1. Sensasi membaca novel ini rasanya antik klasik-lah, kisah klasik masa sebelum merdeka yang ditulis dan rilis di zaman sekarang, tetap menyenangkan untuk di baca.
2. Lihat cover-nya saja, dimata saya terlihat klasik.
3. Lewat novel ini, saya seakan diajak mengenal Ciwidey di masa  belum merdeka. Keindahan alamanya, suasananya, sepertinya melekat sampai sekarang. Bukankah begitu banyak tempat wisata alam yang bisa dikunjungi di daerah tersebut? Sebut saja Kawah Putih yang sangat eksotis di daerah ini. Cerita yang berlatar belakang Indonesia sebelum merdeka di daerah Bandung dan diangkat dari kisah nyata seorang wanita Belanda dan ditulis oleh Pidi Baiq ini sangat menarik. Dengan gaya khasnya Pidi Baiq yang sudah dikenal dengan karyanya Dilan dan sudah diangkat ke layar lebar, membuat novel terbaru karya Pidi Baiq ini tetap layak dinikmati.
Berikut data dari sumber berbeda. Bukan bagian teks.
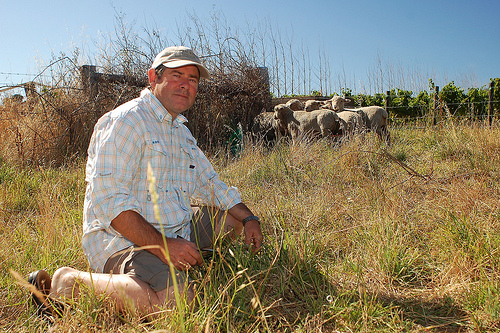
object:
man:
[24, 47, 263, 326]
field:
[0, 112, 500, 332]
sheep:
[252, 96, 390, 148]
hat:
[151, 46, 210, 79]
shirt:
[81, 88, 242, 273]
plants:
[269, 79, 498, 123]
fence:
[0, 67, 499, 129]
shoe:
[27, 269, 77, 324]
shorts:
[103, 204, 226, 292]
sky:
[1, 0, 499, 98]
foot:
[49, 267, 77, 306]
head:
[148, 44, 211, 113]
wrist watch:
[242, 215, 260, 226]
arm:
[193, 142, 254, 222]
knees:
[177, 299, 199, 316]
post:
[81, 64, 100, 118]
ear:
[149, 68, 158, 88]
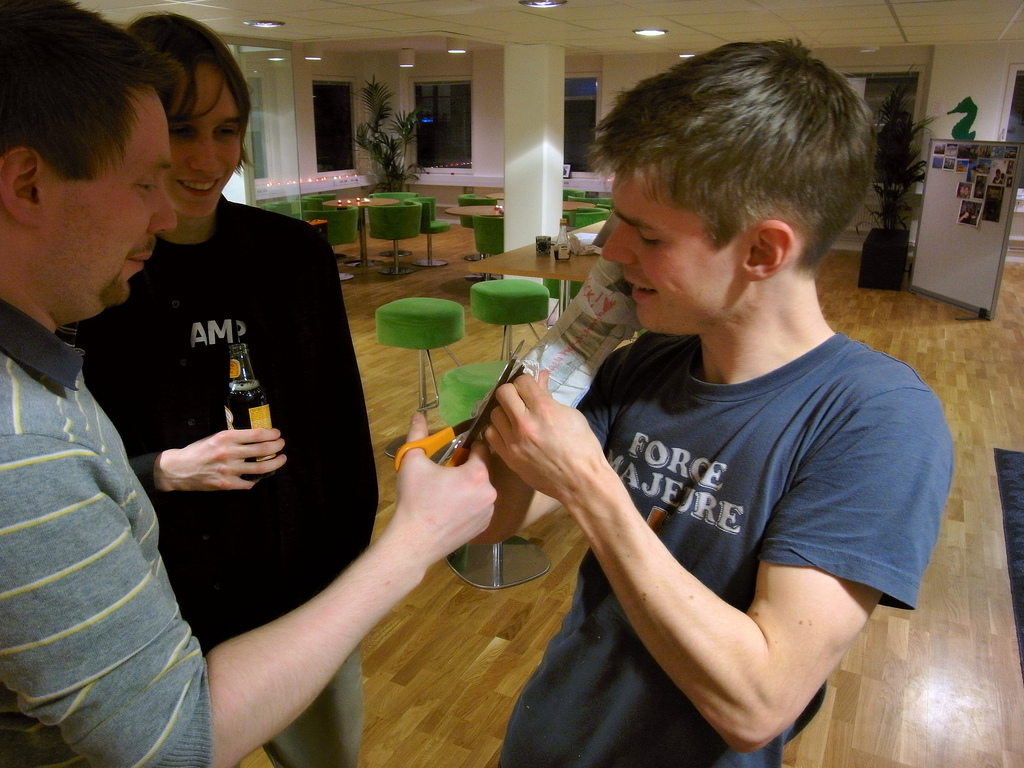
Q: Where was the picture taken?
A: In the family room.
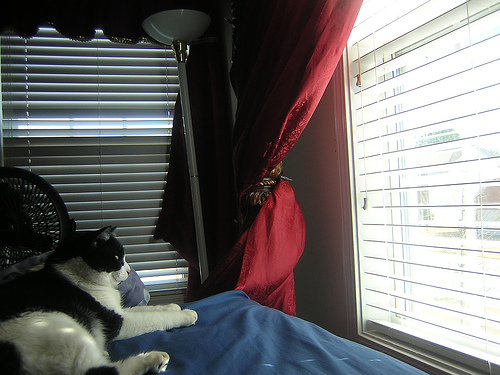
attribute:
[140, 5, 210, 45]
lamp shade — glass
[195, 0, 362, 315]
bed post — red, clothed, twisted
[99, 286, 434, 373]
sheet — blue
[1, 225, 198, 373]
cat — black, white, lying down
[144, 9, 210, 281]
lamp — white, standing, long, tall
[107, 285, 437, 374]
sheets — blue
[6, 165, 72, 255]
fan — off, gray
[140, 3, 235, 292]
lamp — floor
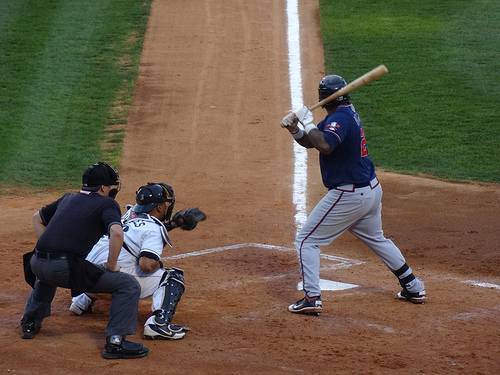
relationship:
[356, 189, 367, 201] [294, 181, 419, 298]
button in pant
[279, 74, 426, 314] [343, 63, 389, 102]
batter holding bat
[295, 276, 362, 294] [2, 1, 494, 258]
home plate on baseball field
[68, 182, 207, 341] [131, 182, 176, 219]
catcher wearing catchers mask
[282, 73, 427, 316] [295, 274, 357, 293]
batter on home plate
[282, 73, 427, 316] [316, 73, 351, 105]
batter has helmet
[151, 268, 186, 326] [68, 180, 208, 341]
protector on catcher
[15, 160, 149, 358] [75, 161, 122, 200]
umpire has face guard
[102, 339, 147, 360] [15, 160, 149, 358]
shoes of umpire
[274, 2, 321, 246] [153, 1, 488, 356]
line down dirt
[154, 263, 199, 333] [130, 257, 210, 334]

4. Saya juga suka, meskipun Helen sangat berpendidikan dan tentu saja didikan orang Belanda, tapi tidak sombong dan sangat merakyat di zaman itu, bahkan ia mau belajar bahasa kesehariannya Ukan di kampungnya. Beberapa penggalan kata dalam bahasa Sunda yang diucapkan Helen membuat percakapannya terasa lucu dan seru. Ukan juga bisa berbahasa Belanda.